BOY, DE ROAL DAHL


Como un maestro titiritero, el viejo nos invita a pasar del otro lado del retablo. Nos ofrece las cuerdas que sostienen los inertes cuerpos de trapo y madera, el alma de gomaespuma de los muñecos. Nos hace, sin amplificación, las voces de sus personajes. En off, en crudo. No sabemos cuándo, en su pequeño montaje, notamos también que el titiritero es un monigote sujeto por varillas y cuerdas. Detrás de atrás, hay otro Roald Dahl, inaccesible.
Boy es una autobiografía, aunque el autor diga lo contrario: "Esto no es una autobiografía. Yo nunca escribiría una historia de mí mismo. Por otra parte, durante mis días mozos en la escuela y nada más salir de ella me sucedieron unas cuantas cosas que jamás he olvidado. Ninguna de estas cosas es importante, pero todas causaron en mí una impresión tan viva que ya nunca he sido capaz de quitármelas de la cabeza."

No hay un orden de importancia en su colección de historias, historias de castigos y travesuras, o viceversa. Casi que no hay núcleos clásicos o convencionales de una secuencia vital. Casi. Ordenamiento cronológico de los sucesos, sí. Historia de su padre y su madre, parvulario, primaria, secundaria, primer trabajo. Es imposible escindir de sus relatos la experiencia como niño, como rehén de una infancia marcada por los encuentros violentos con los adultos, sobre todo con los adultos en las instituciones: escuela, familia, hospital. Tiesos profesores, sádicos directivos, celadores tiranos, médicos de hielo, ridículos sargentos de caballería sin galones a la vista. Invariables temas, a la vez, en su narrativa infantil.
El castigo corporal y la asimetría entre el niño y el adulto, funcionan como sustrato de la narración que corre por los carriles de lo anecdótico. Asimetría acentuada en un sentido bastante gráfico: el niño pigmeo ante el gigante. Es en esa diferencia donde se constituye uno de los sentidos de su autobiografía. En la distancia que existe en todas las relaciones de poder.
Dahl nos muestra, como una zanahoria, la vida de un niño que se convertirá en el escritor de literatura infantil tal vez más influyente e internacional del siglo XX. Y vamos corriendo a ese corral, atrapados por el velo de los relatos. Nos hace pasar detrás de escena una y otra vez. Pero ya nos lo dijo -muchachos, muchachas-, “esto nos es un pipa” ­-perdón- “una autobiografía”. Nos deja picantes, y nos empieza a contar como lo fajaban los maestros del internado, nos dice incluso explícitamente: “Así se me ocurrió Charlie y la fábrica de chocolate”. Pero vaya uno a saber. Y ese yeite es lindo, el “vaya uno a saber”. Ese juego con los lectores y las lectoras es algo muy disfrutable. Decirnos que esto no es una autobiografía, y luego afirmar que “todas (las historias) son verdad” para meternos y sacarnos de foco, para desnaturalizar, para extrañar lo dicho.

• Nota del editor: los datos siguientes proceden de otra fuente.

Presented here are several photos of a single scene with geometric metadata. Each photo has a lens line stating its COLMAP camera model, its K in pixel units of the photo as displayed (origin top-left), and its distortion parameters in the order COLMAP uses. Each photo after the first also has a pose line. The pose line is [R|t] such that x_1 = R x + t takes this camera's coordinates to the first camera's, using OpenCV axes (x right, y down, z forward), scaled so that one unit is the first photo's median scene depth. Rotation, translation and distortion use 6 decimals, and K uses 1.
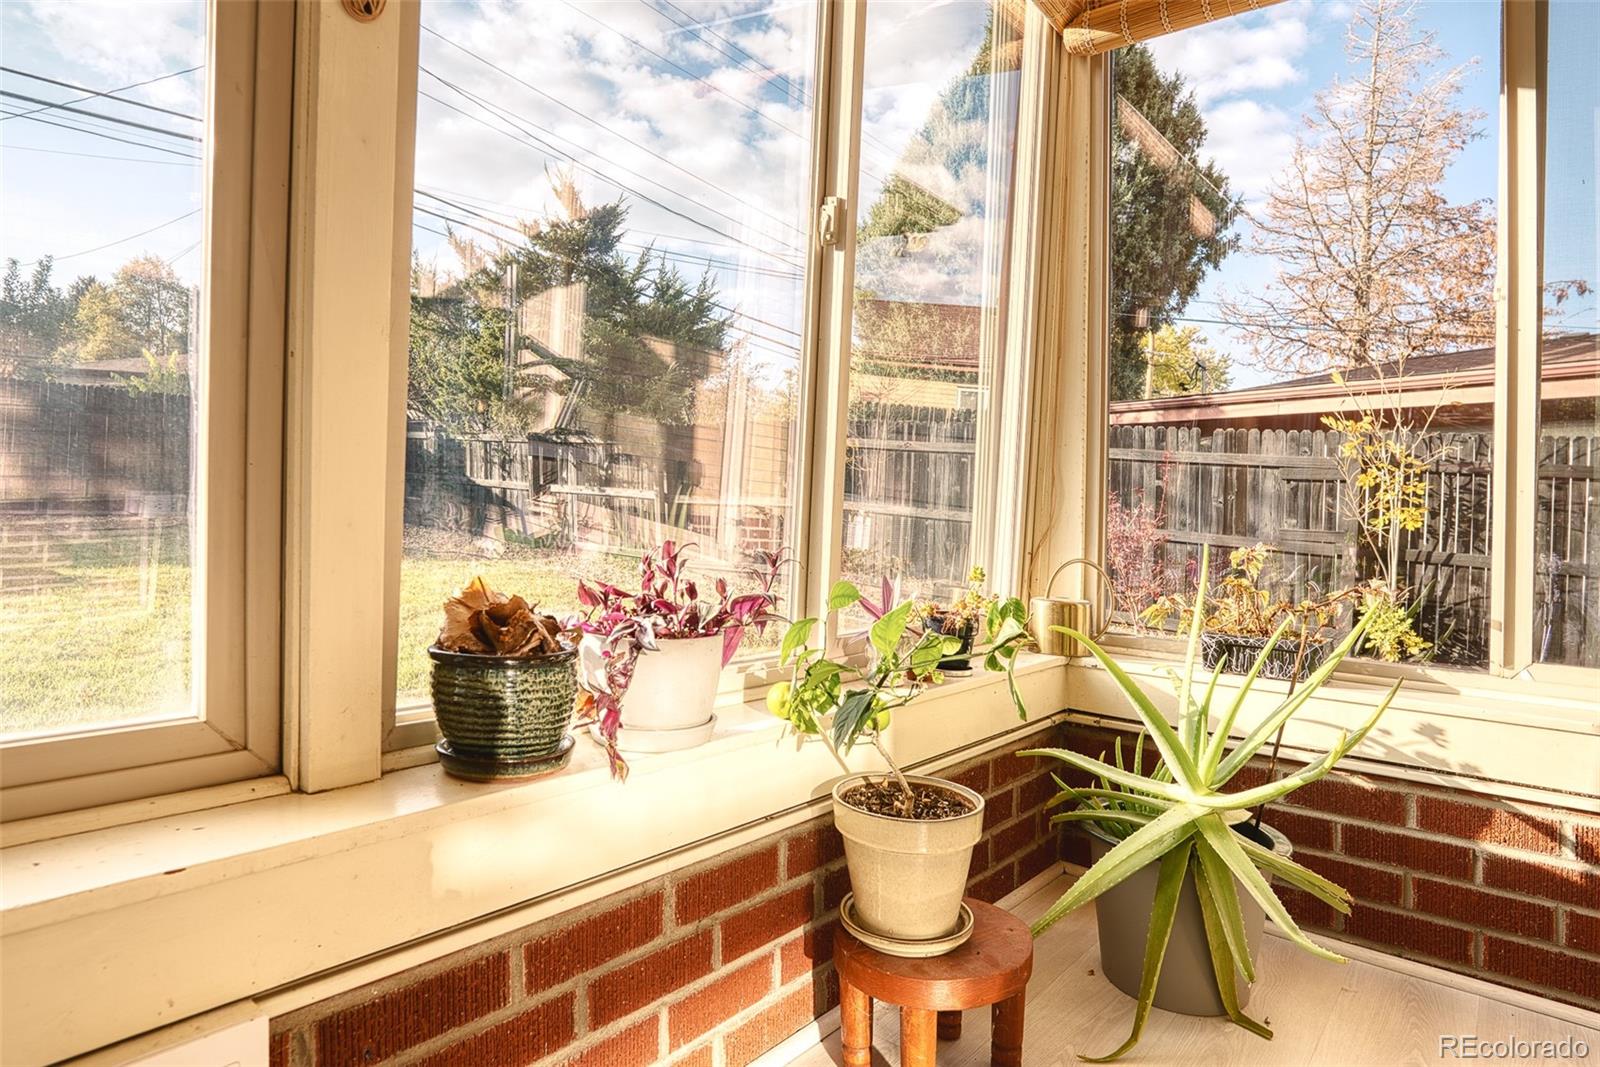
lens RADIAL K [[889.4, 0, 805.9], [0, 889.4, 513.6], [0, 0, 1]] dist [-0.016721, -0.001754]
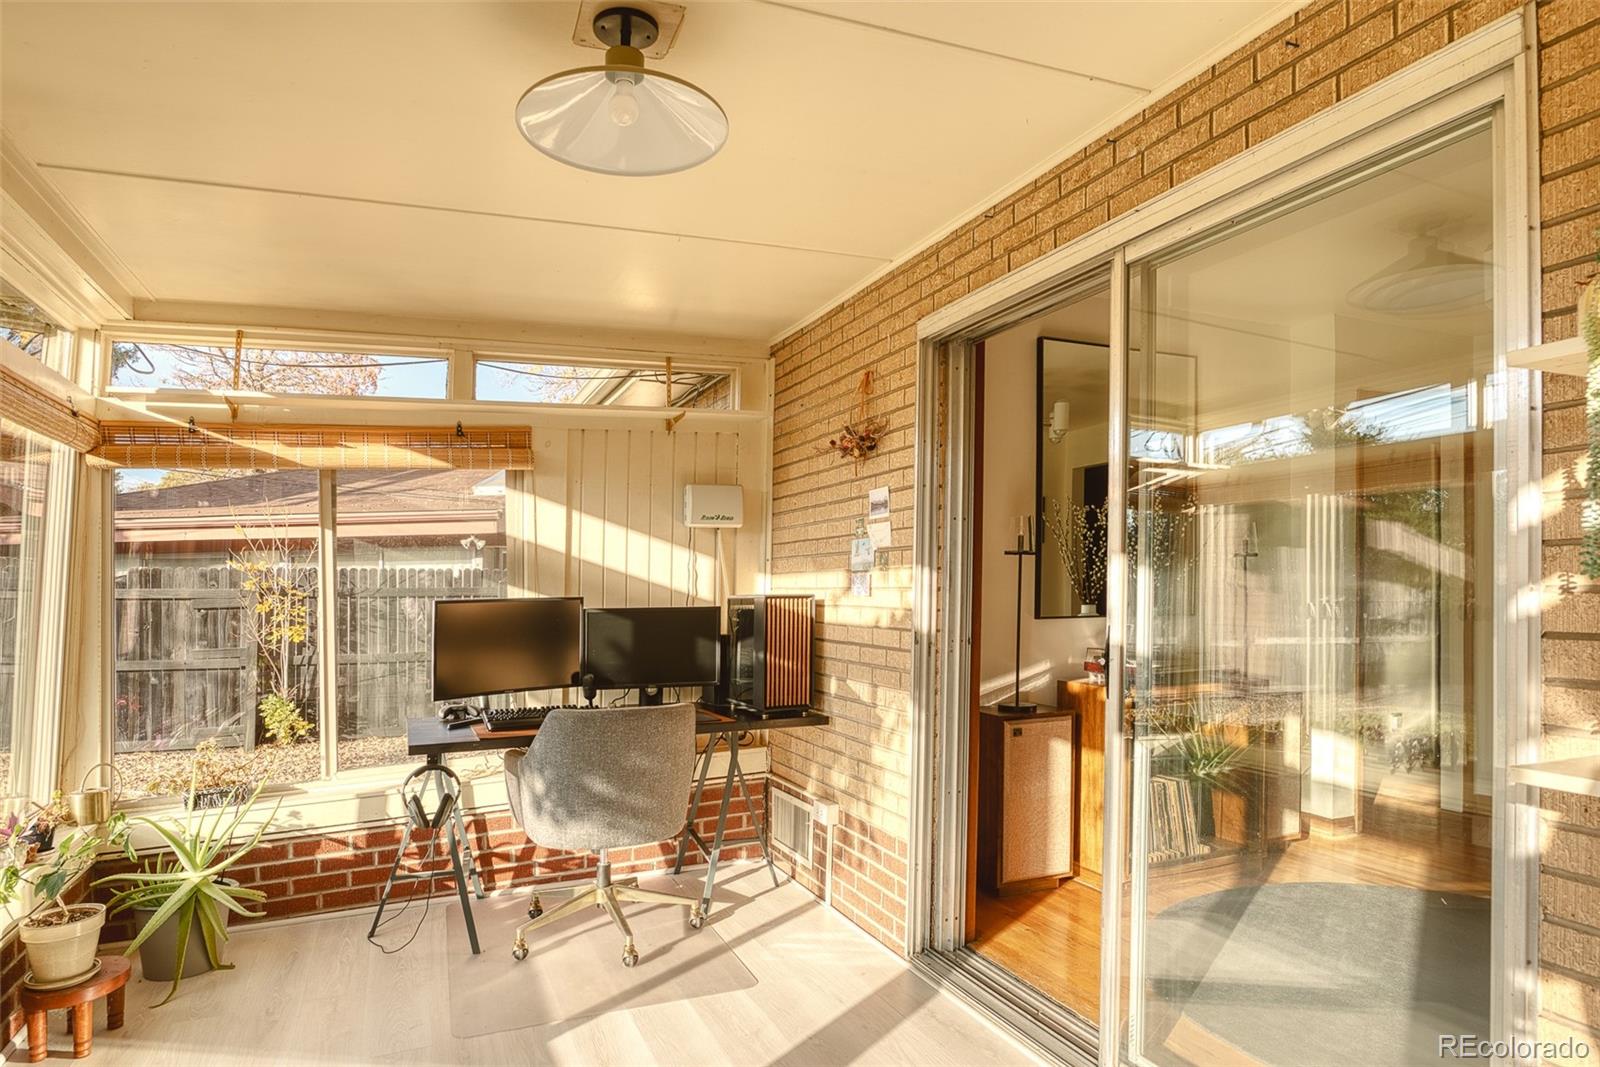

Roald Dahl nos habla del oficio de escribir, sin querer, queriendo. Esa es quizá la más profunda de las verdades que narra en Boy. Cómo se hace… o cómo se hizo escritor a sí mismo.
El estilo nos sabe a whisky: seca, arde y revitaliza. Sin romanticismo, despojadas de ornamentos, las historias, los personajes, los paisajes están, quizá por eso, más que vivos. No hay purpurina ni lentejuelas: todo es muy galés, todo es muy noruego. La fascinación por los accidentes físicos, por los golpes y las mutilaciones se presentan en un plano muy objetual, sin psicoanálisis, sin diván. La vida está servida en bandeja, y vivirla duele, trae moretones. Y decirla, cura, quizá, contradictoriamente, borre también.
Resta decir que hay, en ese fango más tortuoso que algodonado, un diamante: la maestra de literatura que los reúne a él y a sus compañeros alrededor de un texto clásico de la lengua anglosajona una vez por semana, desenvolviéndoles un mundo que a Roald se le hace ineludible. Y a esto queríamos llegar, por lo valiosa que resulta la introducción de esa historia en la colección. Valiosa en especial para nosotros y nosotras, docentes, que de tanto en tanto se nos puede perder el hilo en la madeja de la realidad (y no es para menos), pero que, si lo recuperamos, recuperamos la identidad de nuestra tarea, nuestro fin ultimísimo. Que brille, entonces, esa seño, esa profe de literatura inglesa en la trama, nos reivindica, sin dudas en una estructura que muchas veces nos termina integrando, consumiendo o poniéndonos cuanto menos contra las cuerdas.  
Por lo demás, Boy es de lectura en hamaca paraguaya, poltrona o chimenea (si hay), o bondi de regreso, en especial, de regreso a casa.